Avec Adrien, nous les regardons dormir. Nael aura droit à du doliprane car son crane le fera souffrir quelques jours. Et puis il aura un sommeil étonnement paisible et tétera de façon sereine. Son frere, couinant de son petit museau avec son petit poids, comme une petite fouine qui a déjà envie de quitter le nid, mettras un peu plus de temps avant de conssentir lui aussi à teter sans m’arracher le téton.

Les jours suivant.
J’accomplis les gestes de soin et de tendresse avec un automatisme désarmant. Mais si les puéricultrices me trouvent etonement en forme et maternelle pour une mere de jumeaux, je me trouve l’air détachée. Le lien ne se fait pas aussi fort que pour Louca. Je les regarde avec un mélange de tendresse, de curiosité, d’appréhension et de culpabilité. Ou est ce coup de foudre tant promis? Et puis le renifle, je le regarde, je les porte, je les nourris de mon sein… Et un jour, Nael me touche. Il se laisse carresser la tête sans hurler. j’ai reussis, j’ai pris soin de lui. Je me met à pleurer. Je le reconnais. Vous m’avez fait le plus beau des cadeaux en arrivant sur cette terre en aussi bonne santé. Vous m’avez permis de me pardonner à moi-même bien des choses dont vous ne soupçonnez pas l’existence. Vous m’avez sauvé de ce passé douteux ou la difficulté de vivre residait uniquement dans ce combat contre moi-même. Et puis, un jour encore, Soren est dans mes bras. Je me met à lui parler. Je lui demande pardon et de nouveau les larmes coulent. Le culpabilité m’envahie et son petit sourire en coin la chasse, il est là c’est tout ce qui compte. Je le respire encore, je le renifle comme une louve et lui aussi le reconnait. C’est mon fils.

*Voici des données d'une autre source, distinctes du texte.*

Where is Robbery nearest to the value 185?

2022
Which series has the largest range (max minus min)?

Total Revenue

Un autre jour encore et je les regarde dormir l’un contre l’autre et se chercher du bout de leur doigts. Et là je me dis: Dieu soit loué vous êtes deux. Cela ne sera pas de trop pour déverser tout l’amour que j’ai à vous donner. Qui l’eut cru? Pas moi en tout cas. A dix mille lieux de me douter jusque bien après le jour de leur naissance qu’un tel miracle etait possible. pas apres tant d’apprehension et de rejet de ce nombre 2. De cette dualité impromptue et totalement deplacée dans une vie que je m’applique encore à maitriser maladroitement.

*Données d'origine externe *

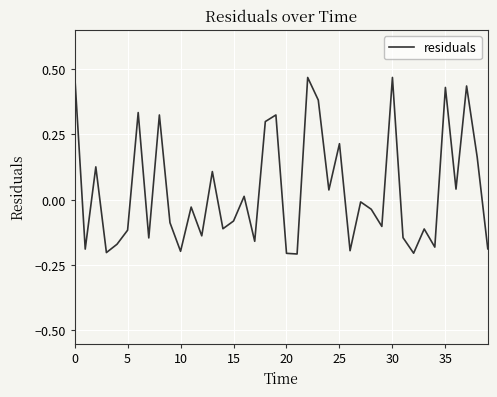

What is the difference between the maximum and minimum values?

0.7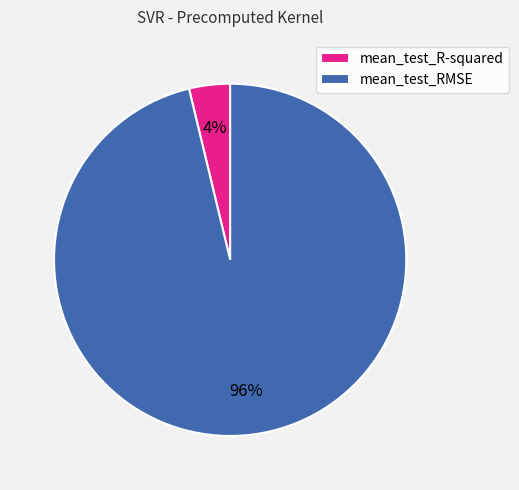

What percentage is the mean_test_R-squared slice, to the nearest percent?

4%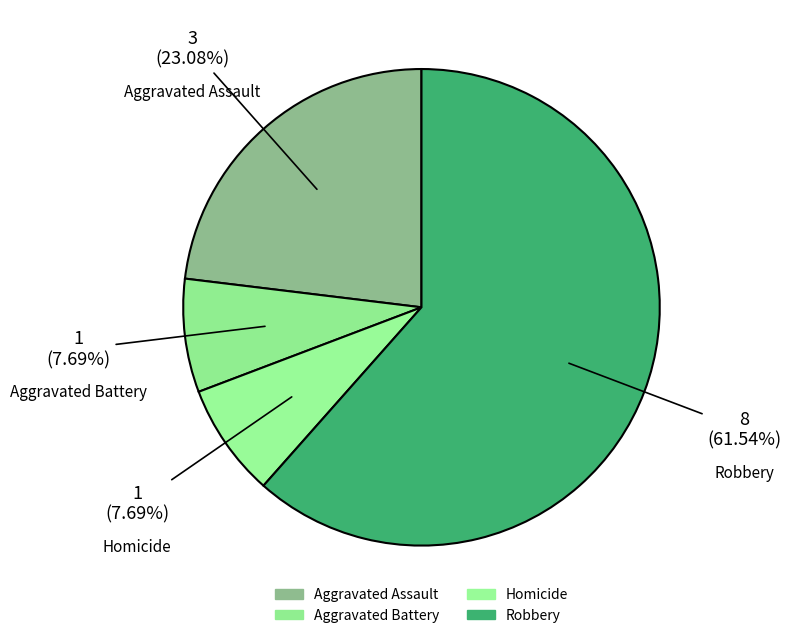

To the nearest percent, what is the combined percentage of Aggravated Battery and Aggravated Assault?

31%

Et puis encore un jour. Je suis sous la douche, je touche ce ventre encore rond et gonflé, je sens ce sang qui s’écoule de moi pour finir par disparaitre avec l’eau fraiche, je vois ce visage dans le miroir, encore fin, avec 4 ans de plus, je ressens ce tremblement encore fragile de mes jambes et de mes entrailles qui doucement se refont leur place. Je me sens entourée d’un cocon de maternité que je n’ai pas envie de quitter trop vite. 10 jours de maternité en unité kangourou. J’aurais pu en avoir 20 de plus que cela ne m’aurait pas préparé à ce retour si brutale à la maison. Partagée entre la joie de retrouver ma famille et cette terrifiante confrontation à la vie  »normale ».